Alors qu'on retient l'irrévocable parce qu'il est sensationnel, on n'oublie qu'il n'est qu'un instant parmi tous les instants de l'irréversible. Et que l'évènement surgit aussi des instants plus "humbles" qui, aussi humbles soient-ils, conservent leur incidence sur l'évènement. C'est envisager que le but ne vient pas de la faute de tel défenseur, mais d'un enchaînement d'instants advenus, dont le premier serait tellement insignifiant qu'il ne nous viendrait pas à l'esprit de le considérer comme décisif.
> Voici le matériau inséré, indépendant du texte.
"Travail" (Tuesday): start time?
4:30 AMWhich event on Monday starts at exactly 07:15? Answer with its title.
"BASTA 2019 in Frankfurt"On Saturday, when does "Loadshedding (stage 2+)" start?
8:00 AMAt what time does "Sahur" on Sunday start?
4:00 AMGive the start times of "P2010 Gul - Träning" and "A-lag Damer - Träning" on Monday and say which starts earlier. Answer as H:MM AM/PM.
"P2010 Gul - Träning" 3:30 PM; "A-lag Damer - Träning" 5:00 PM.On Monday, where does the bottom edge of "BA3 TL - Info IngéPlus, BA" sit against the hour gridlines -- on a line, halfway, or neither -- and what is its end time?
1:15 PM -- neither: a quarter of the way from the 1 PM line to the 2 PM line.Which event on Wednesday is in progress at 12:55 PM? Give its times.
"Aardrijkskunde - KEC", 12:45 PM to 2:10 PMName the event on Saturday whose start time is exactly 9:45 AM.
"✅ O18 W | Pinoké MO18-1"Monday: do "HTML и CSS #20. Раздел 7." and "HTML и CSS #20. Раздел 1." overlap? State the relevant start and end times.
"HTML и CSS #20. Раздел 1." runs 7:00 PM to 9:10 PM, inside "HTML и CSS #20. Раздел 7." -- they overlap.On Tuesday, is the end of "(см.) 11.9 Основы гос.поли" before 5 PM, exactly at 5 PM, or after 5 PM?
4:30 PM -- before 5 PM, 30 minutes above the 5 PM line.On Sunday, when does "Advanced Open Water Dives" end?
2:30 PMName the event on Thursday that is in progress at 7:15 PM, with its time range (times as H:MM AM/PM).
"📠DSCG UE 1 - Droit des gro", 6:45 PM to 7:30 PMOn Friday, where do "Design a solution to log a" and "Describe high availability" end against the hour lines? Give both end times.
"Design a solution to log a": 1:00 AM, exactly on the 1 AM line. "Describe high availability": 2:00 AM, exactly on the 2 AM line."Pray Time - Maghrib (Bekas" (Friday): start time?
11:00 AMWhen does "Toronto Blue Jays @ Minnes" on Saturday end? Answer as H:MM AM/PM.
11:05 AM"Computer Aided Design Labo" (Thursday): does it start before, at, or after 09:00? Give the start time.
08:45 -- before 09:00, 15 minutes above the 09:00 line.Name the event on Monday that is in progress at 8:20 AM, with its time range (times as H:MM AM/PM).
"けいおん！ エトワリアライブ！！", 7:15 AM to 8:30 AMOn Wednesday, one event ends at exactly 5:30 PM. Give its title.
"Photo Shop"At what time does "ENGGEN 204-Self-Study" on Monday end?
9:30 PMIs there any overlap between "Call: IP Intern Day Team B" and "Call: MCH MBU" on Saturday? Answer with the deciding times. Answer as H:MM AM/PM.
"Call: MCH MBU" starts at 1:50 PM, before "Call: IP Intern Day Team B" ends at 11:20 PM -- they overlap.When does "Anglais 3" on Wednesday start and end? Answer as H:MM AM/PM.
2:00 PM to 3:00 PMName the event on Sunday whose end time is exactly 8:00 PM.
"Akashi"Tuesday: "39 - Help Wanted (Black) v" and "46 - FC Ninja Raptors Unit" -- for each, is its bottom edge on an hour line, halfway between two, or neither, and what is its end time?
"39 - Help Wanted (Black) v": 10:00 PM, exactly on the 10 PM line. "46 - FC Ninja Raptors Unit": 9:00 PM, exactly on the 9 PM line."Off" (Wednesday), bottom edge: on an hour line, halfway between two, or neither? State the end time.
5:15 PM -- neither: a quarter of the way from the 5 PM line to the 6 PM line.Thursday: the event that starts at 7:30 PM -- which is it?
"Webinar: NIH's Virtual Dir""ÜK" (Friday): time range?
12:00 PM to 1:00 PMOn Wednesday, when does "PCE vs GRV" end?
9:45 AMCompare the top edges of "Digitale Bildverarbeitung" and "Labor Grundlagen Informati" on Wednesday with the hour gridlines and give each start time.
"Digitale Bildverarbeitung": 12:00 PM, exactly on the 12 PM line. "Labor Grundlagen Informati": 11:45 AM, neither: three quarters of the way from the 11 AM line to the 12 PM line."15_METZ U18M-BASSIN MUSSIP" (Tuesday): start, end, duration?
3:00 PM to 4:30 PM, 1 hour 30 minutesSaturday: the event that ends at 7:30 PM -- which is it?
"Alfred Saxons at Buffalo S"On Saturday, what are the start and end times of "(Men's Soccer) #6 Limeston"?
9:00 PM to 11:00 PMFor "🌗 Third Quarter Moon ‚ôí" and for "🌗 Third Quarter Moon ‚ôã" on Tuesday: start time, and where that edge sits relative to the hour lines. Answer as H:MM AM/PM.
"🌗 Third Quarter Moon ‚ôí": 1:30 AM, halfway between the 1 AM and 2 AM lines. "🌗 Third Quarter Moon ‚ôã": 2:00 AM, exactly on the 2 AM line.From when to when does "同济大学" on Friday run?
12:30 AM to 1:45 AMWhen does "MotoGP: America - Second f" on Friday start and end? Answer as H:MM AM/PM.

Et pourtant... "L'irréversibilité signifie que pas un seul des innombrables instants dont la succession forme le devenir ne se reproduit tel quel ou 'à l'identique'", explique Jankélévitch, de sorte que l'instant est tellement rare qu'il en est infiniment précieux, et c'est pour cette raison qu'il ne peut jamais être négligé.

 

De plus, considérer les faits de match comme des tournants pose une autre difficulté: cela nous enferme dans un temps impossible, celui du conditionnel passé, c'est-à-dire de l'espoir qui espère dans le passé. "Si X avait marqué à tel moment, le match aurait été tout autre", mais ce match n'existe pas et on pourra tout dire à son sujet, personne ne sera en mesure de nous contredire puisque personne ne l'a jamais vu. D'ailleurs, un penalty sifflé n'a jamais arrêté le temps et marquer ce but "tout fait", n'aurait pas annihilé toutes les occasions qui auraient été de toute façon à venir.

 

Puisqu'il advient toujours quelque chose, et c'est sans doute la leçon de Jankélévitch: "L'homme n'est pas libre de prendre ou de ne pas prendre la direction du futur; mais il y a la manière! Et sur cette voie toutes les possibilités demeurent ouvertes." Alors oui, tant que le match n'est pas joué, il n'est pas encore perdu. On ne peut pas revenir sur la défaite, mais on peut encore préparer la victoire.